Und das Beste, was diese Landschaft zu bieten hat, steht direkt vor uns auf dem Tisch. Ein Pinot Gris, Fruehmess, aus dem Dorf, 7.90 Euro die Flasche. Ein einfach prächtiger Wein, ein flüssig gewordenes Wunder, und nicht das letzte, das wir auf unserem Ausflug an die Weinstrasse nördlich von Colmar erleben.

Es ist ein wunderbares Wochenende, das Abschlussgeschenk meiner alten Kolleginnen und Kollegen bei der BaZ (auf diesem Weg: vielen Dank nochmals!). Wer will sich da noch ärgern und behaupten, dass von dieser Zeitung nichts Gutes mehr ausgeht? Wir tun es jedenfalls nicht, sondern geniessen lieber das Leben. Aufs Wohl!
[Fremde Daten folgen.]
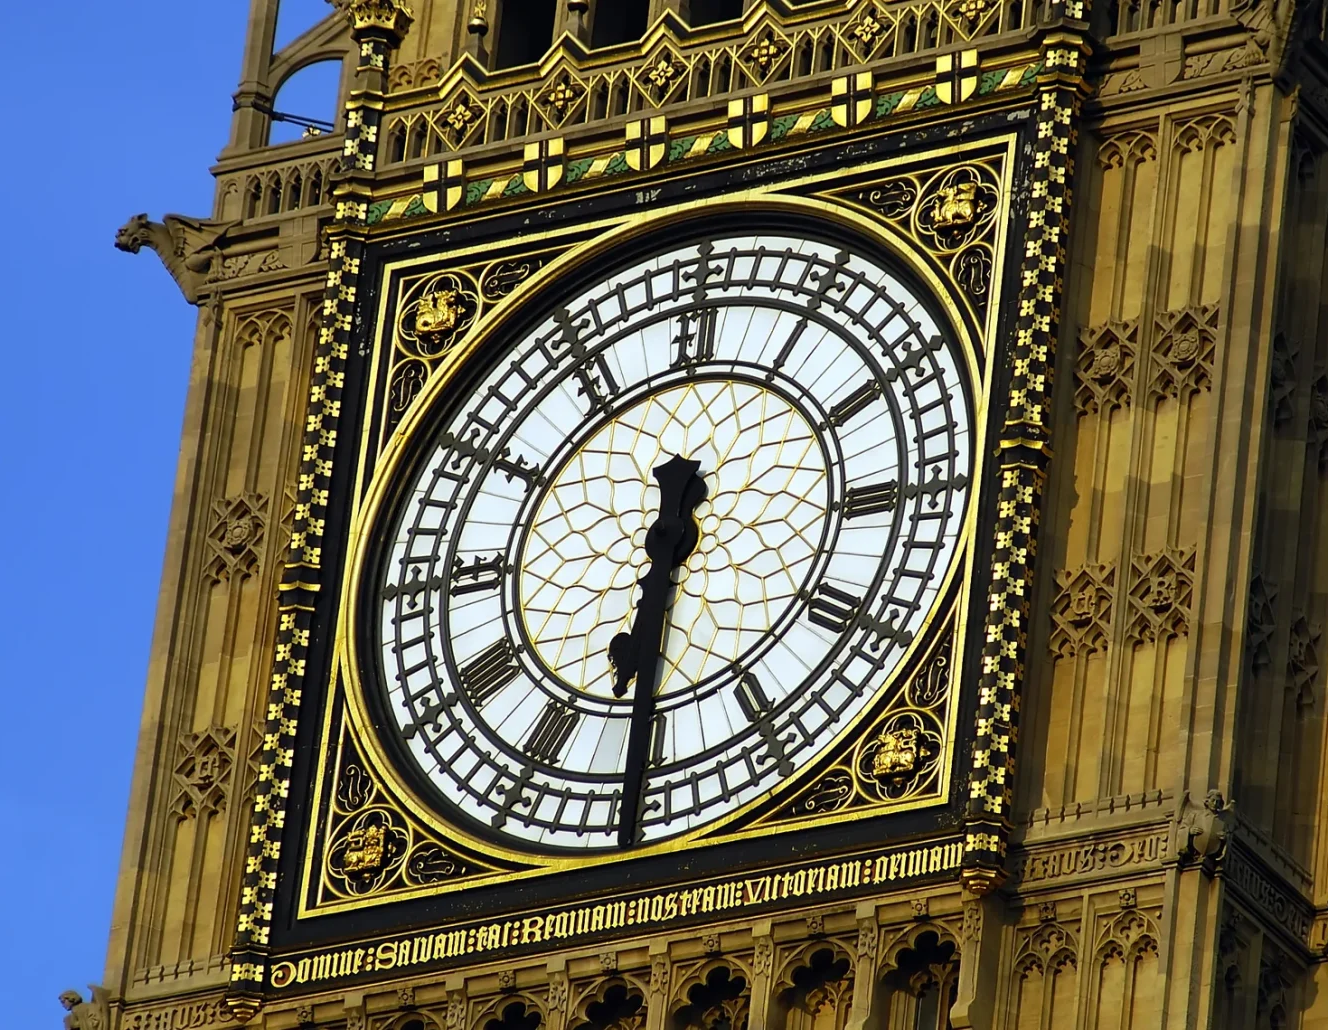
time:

Zum Glück ist es auch zum Essen nicht weit, nur über die Strasse, ins nächste Restaurant. Und auch hier – alles wunderbar. Crémant, Riesling, Suppe, Spargeln, Fleisch, Spätzli, Gemüsebeilagen, Käse, Quarkdessert.

Bewegen

Immer nur essen und trinken geht aber leider nicht einmal im Elsass. Irgendwann muss man sich bewegen, wenn man nach zwei, drei Tagen nicht platzen will. Darum nehmen wir uns vor, auf den Mont Sainte Odile zu wandern, von ganz unten im Tal aus, von Barr. Dort lernen wir schon bald eine wichtige Lektion: Traue nie einem Reiseführer («kurzer, angenehmer Aufstieg; Marschzeit: eine gute Stunde»), wenn schon der erstbeste Bauer etwas ganz anderes sagt («Zu Fuss auf Sainte Odile? Seid ihr verrückt? Ein Weg dauert über drei Stunden!») In diesem Fall gilt allerdings: je länger, desto besser, so schön wie dieser Weg durch die Rebberge und Wälder des Odilienbergs ist. Ebenso schön ist das Kloster der guten alten Odilie, der Elsässer Schutzpatronin, die Ende 7., Anfang 8. Jahrhundert viel Schlimmes durchmachen musste. Immerhin konnte sie dem Elsass aber ein wichtiges Wallfahrtsziel hinterlassen, selbst Papst Johannes Paul II. war mal hier im Kloster. Nur einen Wermutstropfen gibt es: Das einzige Wunder, das einem im Elsass ausdrücklich versprochen wird, funktioniert zumindest in meinem Falle nicht: die Heilung aller Augenleiden bei der Odilien-Quelle. Aber wahrscheinlich ist das mein Fehler. Odilie selbst war anfänglich sogar blind und sah irgendwann plötzlich perfekt.

Pech für mich. Umso mehr geniesse ich die anderen Wunder des Elsass, die jeder selbst entdecken kann. Die alten Winzerdörfer wie Ribeauvillé oder Riquewihr. Der Affenberg bei Kintzheim, ein Tierpark mit rund 300 Makaken, denen man Popcorn verfüttern kann. Die grossartigen Restaurants mit ihren teilweise recht gesprächigen Wirten.
Und das Beste ist: Wahrscheinlich gibt es noch immer das eine oder andere Beizchen, das wir noch nicht kennen. Das heisst: Wir müssen schon bald wieder dorthin.